Dispatches, thoughts, and miscellanea from writer Jon Konrath

Queensryche – Queensryche (1983)

Every band has to start somewhere. For prog-rockers Queensryche, they begin with a very NWOBHM-styled four-song EP. And it wasn’t even the same band initially – they were known as The Mob then, and Geoff Tate was enlisted to sign on the project, prior to him taking the full-time role as a frontman. The band recorded this release primarily as a demo, in a series of graveyard shift recording sessions at a local studio. They shopped it around with no avail, but when Kim and Diana Harris, owners of a Seattle record store, got a listen, they formed 206 records (206 being Seattle’s area code), managed the group, changed the band’s name, and released the demo as an EP in 1983. It got a huge following in Europe (thanks to Kerrang! magazine), and by the end of the year, the band signed on with EMI records and became a national act.

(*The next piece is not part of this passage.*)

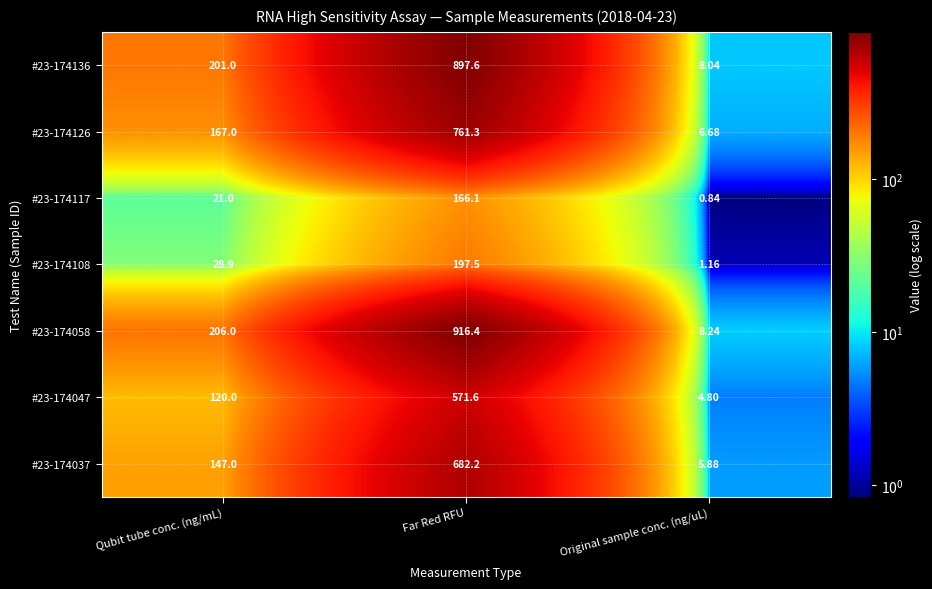

At which category does the chart reach its minimum across all series?

Original sample conc. (ng/uL)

For as much as these four tracks don’t sound like Queensryche, they still do. The opener, “Queen of the Reich,” starts with Geoff Tate holding this impossibly long note in operatic style, and then launches into something similar to older Iron Maiden. The songs “Nightrider” and “Blinded” are structurally a bit more strange, and not straightforward rockers. The album finishes up with “The Lady Wore Black,” a slower tune that still rocks and shows the kind of direction the band wanted to go, with more progressive leanings and longer songs.

This is obviously a demo recorded by an unsigned band on a budget, and not an established act who is trying to explore their musicianship. It’s all very simple stuff here, without the extended set pieces, massive overdubs, or complicated introductions that the band would find later. The band clearly came from a NWOBHM background, with more influences in the metal area than any art-rock leanings. Even their photo resembles a band that probably plays Scorpions covers out of small bars in Federal Way, instead of the great prog-rock band that they later became.

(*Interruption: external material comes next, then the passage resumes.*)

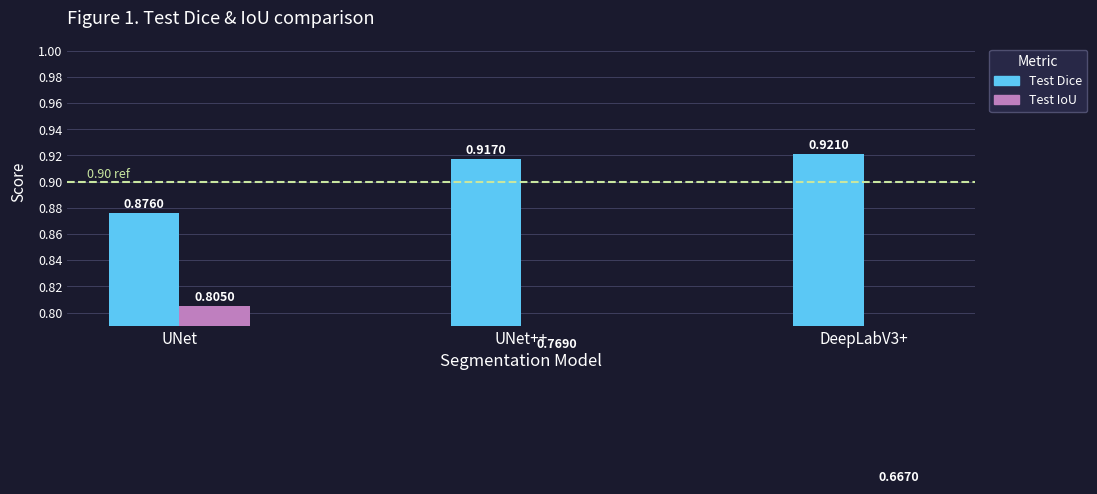

What is the average value of the Test Dice series?

0.9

For the longest time, if you bought this CD, it would come with “The Prophecy” as a bonus track, which is an excellent outtake from the Rage For Order sessions. With the later remaster, this EP now includes another seven live tracks, rescued from an old Warning-era live-in-Japan laserdisc that is no longer available. I’m an old fart with the older 5-song version (I actually had the tape, which repeated the same five songs on both sides), and I’ve always thought of the album as a good starting point for the band. I’m not sure what I’d think of the same release as a catch-all for a bunch of other stuff. It’s nice that they’ve added more bonus material, but for whatever reason, I like thinking of this as the same, little, 20-minute tape I got when I was first getting into the band.